§ Texte source
##############################
Il semblerait que ce ne soit plus qu’une question de temps avant de voir apparaître les premières solutions BPO bancaires au Luxembourg. La Place accuse un certain retard, en la matière...

June 23, 2015

Yves-BaguetIl semblerait que ce ne soit plus qu’une question de temps avant de voir apparaître les premières solutions BPO bancaires au Luxembourg. La Place accuse un certain retard, en la matière…

Par Sébastien Lambotte pour l’édition ITnation Mag Printemps 2015

Pourtant, l’émergence de telles plateformes d’externalisation semblent plus que jamais nécessaires, tant pour la préservation de la compétitivité des banques locales et le maintien de l’activité au Luxembourg, que pour le renforcement de l’attractivité de la place financière.

Peut-on encore espérer voir naître une solution luxembourgeoise d’externalisation de processus liés à un core-banking system comme il en existe en Suisse ? La question est plus que jamais d’actualité. Si des solutions répondent aux enjeux de transformation dans les métiers des fonds, au niveau de l’activité bancaire proprement dite, il semble que cela soit plus compliqué. En 2014, BIL et Avaloq avaient fait part d’un projet commun et ambitieux de développement d’une plateforme BPO destinée aux acteurs de la banque. Ce projet n’a finalement pas trouvé de conclusion heureuse. D’autres initiatives sont en cours, ou du moins envisagées, dont une portée par la KBL avec le support des équipes ICT de la banque Suisse Lombard-Odier.

Pourquoi, toutefois, semble-t-il si difficile pour les acteurs luxembourgeois de recourir à l’externalisation et de permettre à de telles solutions d’émerger ? Dans le discours comme sur papier, le modèle BPO est celui de l’avenir. « J’y crois fortement, commente Yves Baguet, COO de la BIL depuis le mois de janvier 2015. Il faut cependant être précis quand on évoque de telles solutions, notamment au niveau du scope de l’externalisation. Une solution BPO fonctionne généralement bien pour un scope bien déterminé, pour un métier ou une activité donnée. Pour un acteur comme la BIL, une banque universelle organisée autour de quatre grands métiers (private banking, retail banking, corporate & insitutional banking, financial market, ndlr), trouver une solution qui réponde à l’ensemble de nos besoins s’avère complexe. »
##############################
§ Consigne
D'après l'article sur l'externalisation bancaire au Luxembourg, répondez brièvement :
(a) Quels acteurs avaient annoncé en 2014 un projet commun de plateforme BPO destinée à la banque ?
(b) Quelle banque porte une autre initiative, et avec le support de quelles équipes ?
(c) Depuis quand Yves Baguet est-il COO de la BIL ?

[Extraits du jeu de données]
##############################
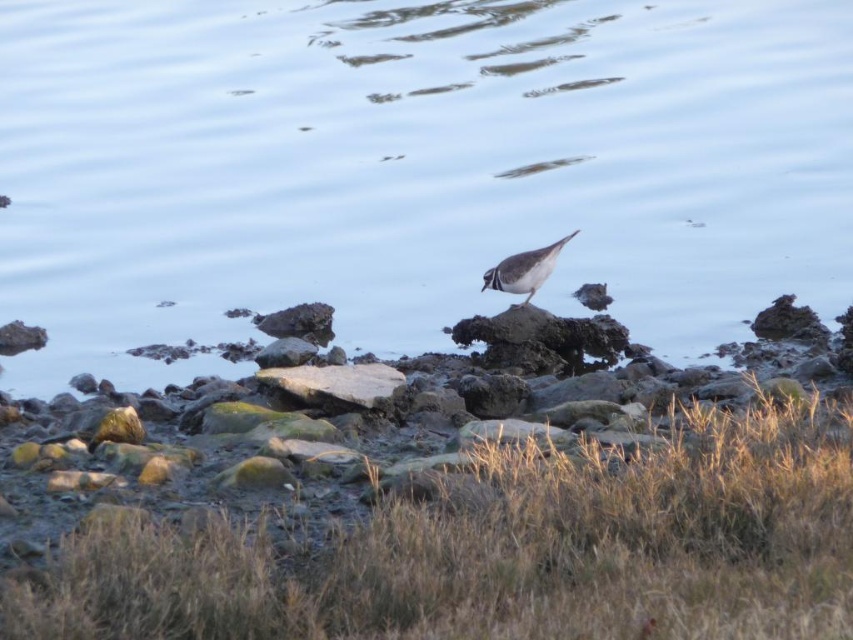
Question: Is rough textured rock at center to the right of brown speckled feathers at center from the viewer's perspective?

Choices:
 (A) yes
 (B) no

Answer: (B)

Question: Which point appears farthest from the camera in this image?

Choices:
 (A) (548, 259)
 (B) (10, 145)

Answer: (B)

Question: Does clear water at center lie behind rough textured rock at center?

Choices:
 (A) no
 (B) yes

Answer: (B)

Question: Can you confirm if rough textured rock at center is thinner than brown speckled feathers at center?

Choices:
 (A) yes
 (B) no

Answer: (B)

Question: Which is nearer to the rough textured rock at center?

Choices:
 (A) clear water at center
 (B) brown speckled feathers at center

Answer: (B)

Question: Which point appears farthest from the camera in this image?

Choices:
 (A) click(541, 259)
 (B) click(231, 184)

Answer: (B)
##############################
§ Réponse attendue
(a) BIL et Avaloq.
(b) La KBL, avec le support des équipes ICT de la banque suisse Lombard-Odier.
(c) Depuis janvier 2015.